Your next health risk in your organisation: death by PowerPoint
“Does your organization have an overly complex presentation culture? If you’re not sure, ask yourself the following questions: How often are meetings dominated by long presentations with dozens of slides? How much time do people spend preparing, revising, and emailing different versions of slide decks? To what extent are managers assessed by the depth and scope of information that they present in their slides rather than the results they produce?”
RON ASHKENAS, blogs.hbr.org (6 July 2010)
If you work for a large modern organization, there is a new ailment you need to add to the possible maladies that may befall you at work: death by PowerPoint.
You know it’s true. How many huge slide decks, littered with interminable tables and graphs and endless bullet points, were you forced to endure last week? How engaged were you? And how much do you remember of what you saw and heard?
Once upon a time, PowerPoint was a breakthrough communication tool, a way to bring life to meetings and convey information in snazzy new ways. Early adopters revelled in the fact that you could summarize long arguments into a set of bullet points, add graphics and deploy visual imagery to liven up your presentation, and display pie charts and the like at the touch of a button. For a while, PowerPoint and other slide-presentation tools were actually fun, and they worked.
It didn’t last, did it? Now, every Tom, Dick and Hatari in the organization has become a PowerPoint jock who thinks he must turn every damn thing into a slide presentation. People no longer discuss anything – they stare at screens as an unending procession of facts and figures assault them. People no longer develop a compelling argument – they just reduce it to a set of inane bullet points.

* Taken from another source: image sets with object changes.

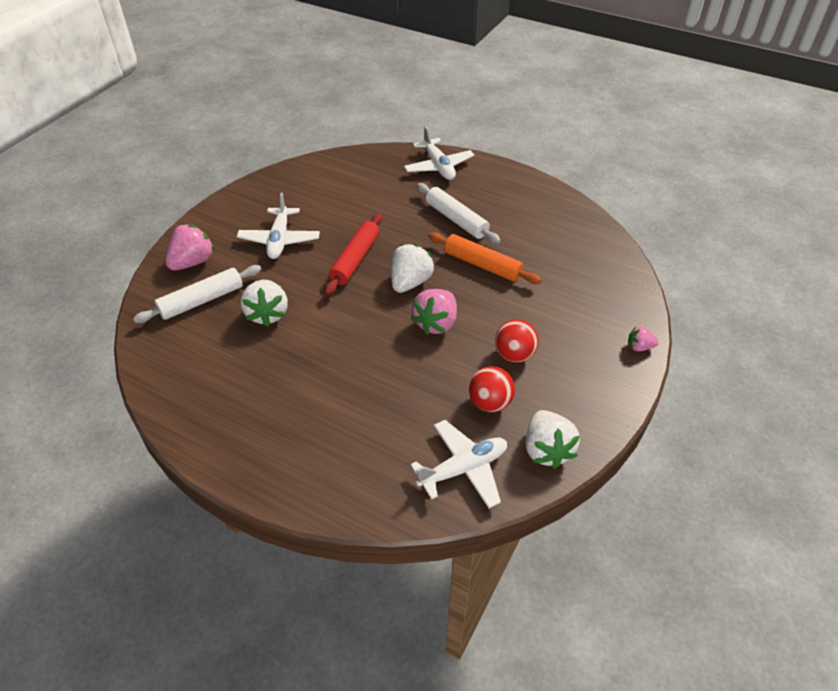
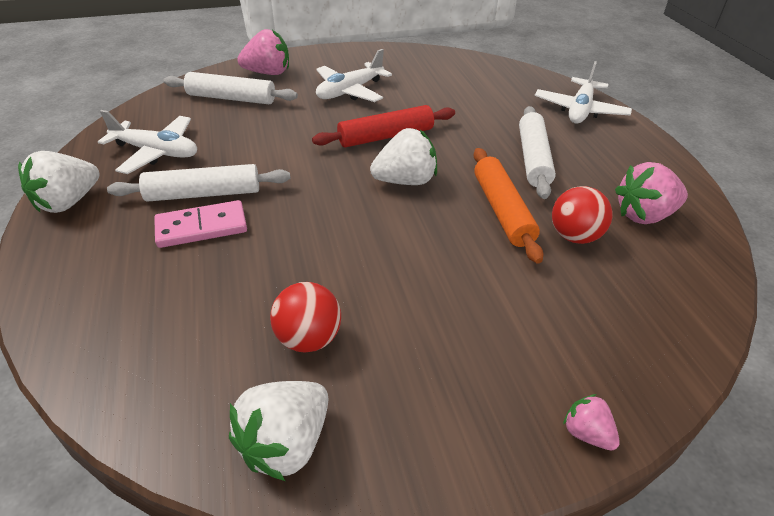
camera: 45 degrees right, 5 degrees down
white strawberry [241,280,288,327] -> white strawberry moved to [18,151,100,213]
white plane [410,420,507,508] -> white plane moved to [98,110,197,174]
pink strawberry [411,289,457,335] -> pink strawberry moved to [615,162,688,224]
red ball [495,319,539,363] -> red ball moved to [552,186,613,244]
none -> white rolling pin [107,164,291,202]
none -> pink domino [154,200,247,248]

Ron Ashkenas suggested some simple rules in his recent HBR blog post. First, understand that a presentation is a way of provoking thought and presenting a point of view – not a place to dump data. Presentations are not reports – they should be bright and lively and put something across forcefully – not numb the victim into submission.
Second, clarify the purpose of each and every presentation before you begin it. Why are you all gathered together? What do you want to achieve in the meeting? A slide deck is merely a convenient means to an end – it isn’t a product in itself. It should lead to a decision or solve a problem. Those things matter to organizations – not arrays of slides.
Lastly, enforce a presentation protocol. If you want to rescue yourself and your people from a slow death, attach rules to presentations. Put a number limit on slides, or a time limit on presentations. I have done this myself at many seminars: I only allow presenters a maximum of ten slides each, and even enforce a minimum font size. In terms of allocating time, I propose a minimum 2-to-1 ratio for business meetings: twice as much time to discuss as to present.
What slide-happy executives are not realizing is this: in modern communication, less is definitely more. In this over-communicated age where people are bombarded with information from all directions and at all hours, you don’t stand a chance of being heard or remembered if all you are doing is adding to the burden. People’s attention is a rare commodity these days. When you have it, you have to make the most of it. That means making just one or two memorable points. It means crafting minimalist slides that make the point uniquely. It means using just the minimum amount of data to support your case. Then, move to discussion, decision and solution. Those are the things that matter in business, not squandering your life looking at unstructured, ill-thought-out compendiums of unnecessary information.